[Task details]: Please write out exactly the lines of the data below from the line holding "- L1 vertebra: bounding" through the line holding "- T12 vertebra: [246, 303, 281, 336]", and leave out the rest.

[The data]:
————

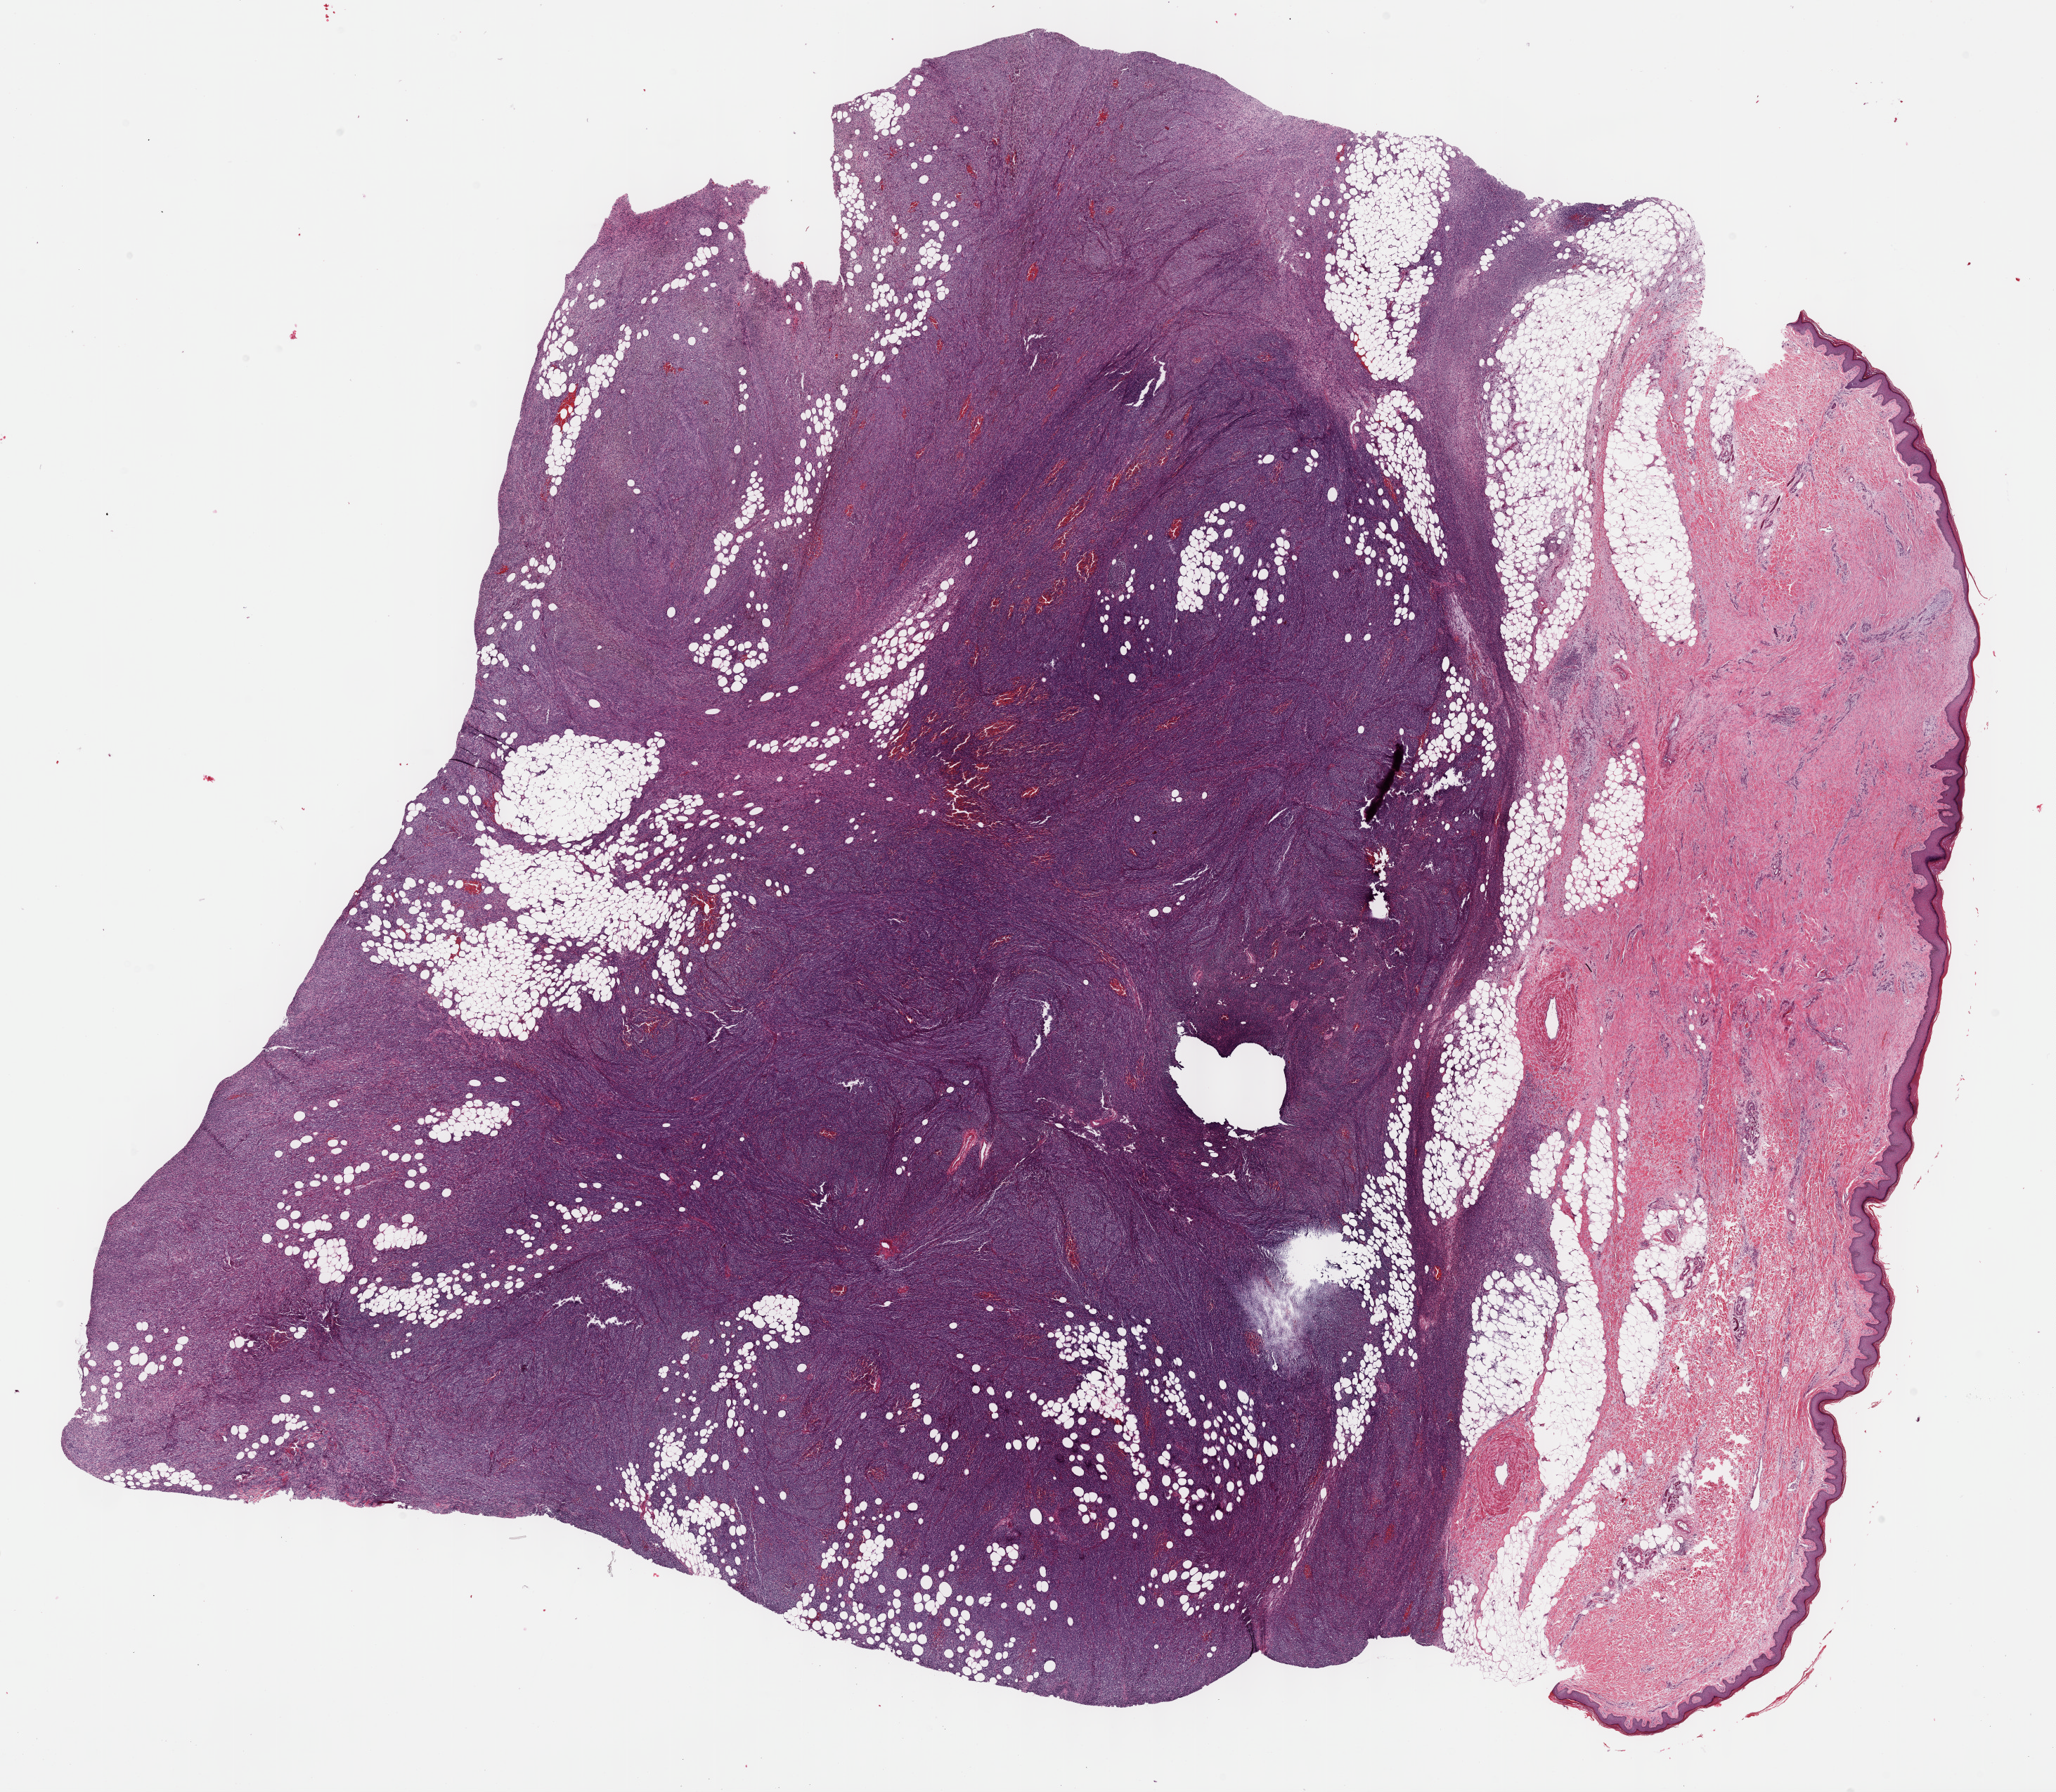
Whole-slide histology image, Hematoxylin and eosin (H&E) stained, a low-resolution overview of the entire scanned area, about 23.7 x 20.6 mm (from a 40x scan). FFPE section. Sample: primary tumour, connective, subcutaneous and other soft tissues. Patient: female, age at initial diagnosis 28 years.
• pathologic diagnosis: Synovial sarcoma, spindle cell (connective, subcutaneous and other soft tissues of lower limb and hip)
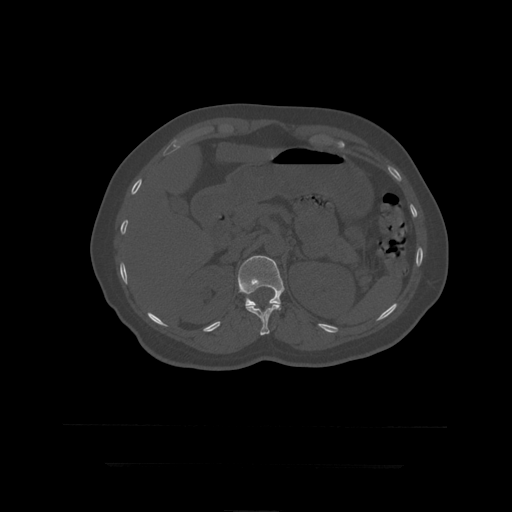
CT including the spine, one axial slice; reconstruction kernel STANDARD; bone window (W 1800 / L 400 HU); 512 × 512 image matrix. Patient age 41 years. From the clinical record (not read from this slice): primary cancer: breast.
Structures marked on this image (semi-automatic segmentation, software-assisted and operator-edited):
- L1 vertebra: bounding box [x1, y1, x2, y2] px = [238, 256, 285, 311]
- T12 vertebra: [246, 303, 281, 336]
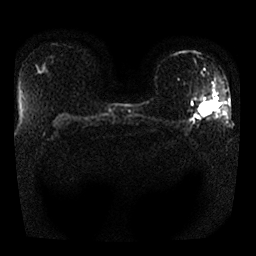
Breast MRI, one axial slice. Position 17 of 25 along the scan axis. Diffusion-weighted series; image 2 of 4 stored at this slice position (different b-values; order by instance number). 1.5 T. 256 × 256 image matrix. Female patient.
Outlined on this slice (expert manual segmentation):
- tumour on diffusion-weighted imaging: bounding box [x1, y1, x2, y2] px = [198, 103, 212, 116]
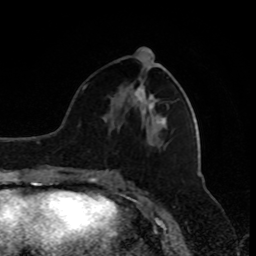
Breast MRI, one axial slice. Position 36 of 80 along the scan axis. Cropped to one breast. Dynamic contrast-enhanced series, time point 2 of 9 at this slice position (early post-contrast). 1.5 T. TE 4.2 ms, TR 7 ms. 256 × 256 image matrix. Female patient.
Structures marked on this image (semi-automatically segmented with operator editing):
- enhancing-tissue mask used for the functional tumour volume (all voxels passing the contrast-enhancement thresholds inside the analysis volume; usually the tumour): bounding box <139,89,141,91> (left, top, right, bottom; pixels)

————

[Solved exercise]:
- L1 vertebra: bounding box [x1, y1, x2, y2] px = [238, 256, 285, 311]
- T12 vertebra: [246, 303, 281, 336]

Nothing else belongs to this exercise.